Usage
Command-line interface
The mdstools CLI provides commands for converting between YAML and tabular formats.
Flatten YAML to Excel/CSV
Convert a nested YAML metadata file to a tabular format:
mdstools flatten tests/example_metadata.yaml --output-dir generated
Or via pixi:
pixi run flatten tests/example_metadata.yaml --output-dir generated
Options:
--output-dir— Output directory (default:generated/)--schema— Schema name for enrichment (adds descriptions and examples)--format— Output format:xlsx,csv, ormd
Unflatten Excel/CSV to YAML
Convert a tabular file back to nested YAML:
mdstools unflatten generated/output.xlsx
Or via pixi:
pixi run unflatten generated/output.xlsx
Update metadata to a newer schema version
Migrate a metadata file (or data package) from an older schema version to a
newer one. Without --in-place this is a dry run that reports the migration
steps per document:
mdstools update path/to/metadata.yaml
Apply the migration, rewriting the file in place (YAML comments and layout are preserved):
mdstools update path/to/metadata.yaml --in-place
Or via pixi:
pixi run update path/to/metadata.yaml --in-place
Options:
--to-version— Target schema version (default: the installed version).--in-place— Write the migrated file back in place. Without it,updateonly reports what would change.
Data packages are handled per resource: each resources[].metadata.<key> block
is migrated using its own echemdbSchemaVersion.
Python API
Basic flattening
from mdstools.metadata.metadata import Metadata
data = {"curation": {"process": [{"role": "curator", "name": "Jane Doe"}]}}
metadata = Metadata(data)
flattened = metadata.flatten()
flattened.to_excel("output.xlsx")
With schema enrichment
from mdstools.metadata.metadata import Metadata
from mdstools.metadata.enriched_metadata import EnrichedFlattenedMetadata
metadata = Metadata(data)
flattened = metadata.flatten()
enriched = EnrichedFlattenedMetadata(flattened.rows, schema_dir="schemas")

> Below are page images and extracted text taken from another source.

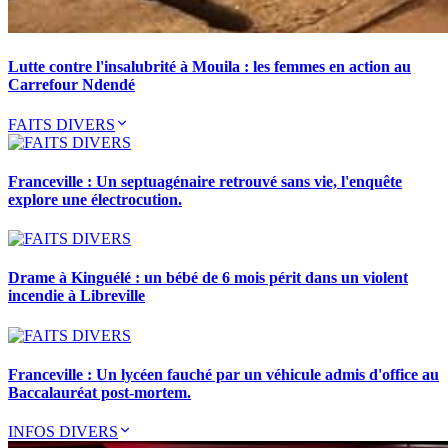
Lutte contre l'insalubrité à Mouila : les femmes en action au
Carrefour Ndendé
FAITS DIVERS
Franceville : Un septuagénaire retrouvé sans vie, l'enquête
explore une électrocution.
Drame à Kinguélé : un bébé de 6 mois périt dans un violent
incendie à Libreville
Franceville : Un lycéen fauché par un véhicule admis d'office au
Baccalauréat post-mortem.
INFOS DIVERS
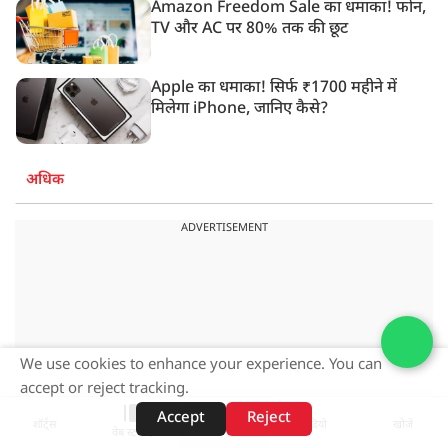
Amazon Freedom Sale का धमाका! फोन,
TV और AC पर 80% तक की छूट
Apple का धमाका! सिर्फ ₹1700 महीने में
मिलेगा iPhone, जानिए कैसे?
अधिक
ADVERTISEMENT
We use cookies to enhance your experience. You can
accept or reject tracking.
Accept
Reject
शॉर्ट्स
होम
वीडियो
खोजें
वेब स्टोरीज़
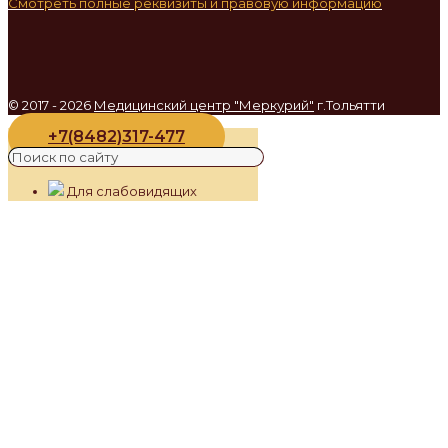
Смотреть полные реквизиты и правовую информацию
© 2017 - 2026
Медицинский центр "Меркурий"
г.Тольятти
+7(8482)317-477
Для слабовидящих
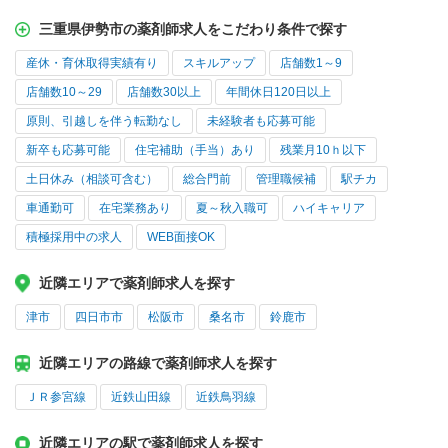
三重県伊勢市の薬剤師求人をこだわり条件で探す
産休・育休取得実績有り
スキルアップ
店舗数1～9
店舗数10～29
店舗数30以上
年間休日120日以上
原則、引越しを伴う転勤なし
未経験者も応募可能
新卒も応募可能
住宅補助（手当）あり
残業月10ｈ以下
土日休み（相談可含む）
総合門前
管理職候補
駅チカ
車通勤可
在宅業務あり
夏～秋入職可
ハイキャリア
積極採用中の求人
WEB面接OK
近隣エリアで薬剤師求人を探す
津市
四日市市
松阪市
桑名市
鈴鹿市
近隣エリアの路線で薬剤師求人を探す
ＪＲ参宮線
近鉄山田線
近鉄鳥羽線
近隣エリアの駅で薬剤師求人を探す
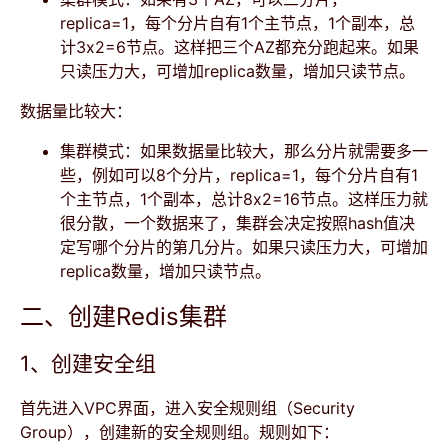
replica=1，每个分片自有1个主节点，1个副本，总
计3x2=6节点。这样把三个AZ都充分跑起来。如果
只读压力大，可增加replica数量，增加只读节点。
数据量比较大：
集群模式：如果数据量比较大，那么分片就需要多一
些，例如可以8个分片，replica=1，每个分片自有1
个主节点，1个副本，总计8x2=16节点。这样压力就
很分散，一个数据来了，集群会决定按照hash值决
定写哪个分片的第几分片。如果只读压力大，可增加
replica数量，增加只读节点。
二、创建Redis集群
1、创建安全组
首先进入VPC界面，进入安全规则组（Security
Group），创建新的安全规则组。规则如下：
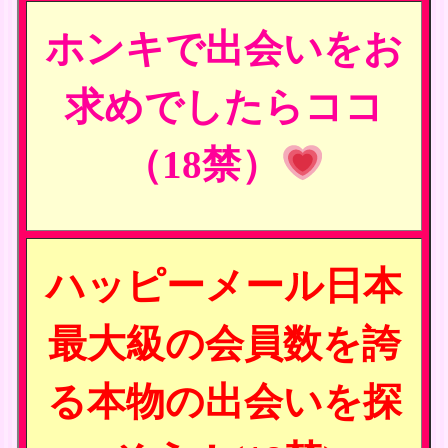
ホンキで出会いをお
求めでしたらココ
（18禁）
ハッピーメール日本
最大級の会員数を誇
る本物の出会いを探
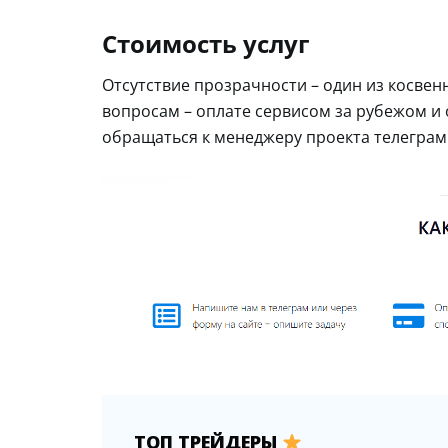
Стоимость услуг
Отсутствие прозрачности – один из косве
вопросам – оплате сервисом за рубежом и
обращаться к менеджеру проекта телеграм
ТОП ТРЕЙДЕРЫ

enriched.to_excel("output.xlsx")
Multi-sheet Excel export
enriched.to_excel("output.xlsx", separate_sheets=True)
Schema validation
from mdstools.schema.validator import validate_with_json_schema, validate_with_pydantic
# JSON Schema validation
validate_with_json_schema(data, schema_name="minimum_echemdb")
# Pydantic validation
validate_with_pydantic(data, schema_name="minimum_echemdb")
Migrating metadata across schema versions
from mdstools.schema.migrate import MetadataMigrator, migrate_file
# In memory: migrate a dict, then validate the result against a target schema
migrated = MetadataMigrator(data, target_version="latest").migrated()
MetadataMigrator(data).validate("minimum_echemdb")
# From a file (returns the migrated dict; pass in_place=True to overwrite,
# preserving YAML comments)
migrated = migrate_file("metadata.yaml", in_place=True)
Only breaking schema changes need a migration step; additive changes are
backward-compatible. Steps are declared in mdstools/schema/migrations.py.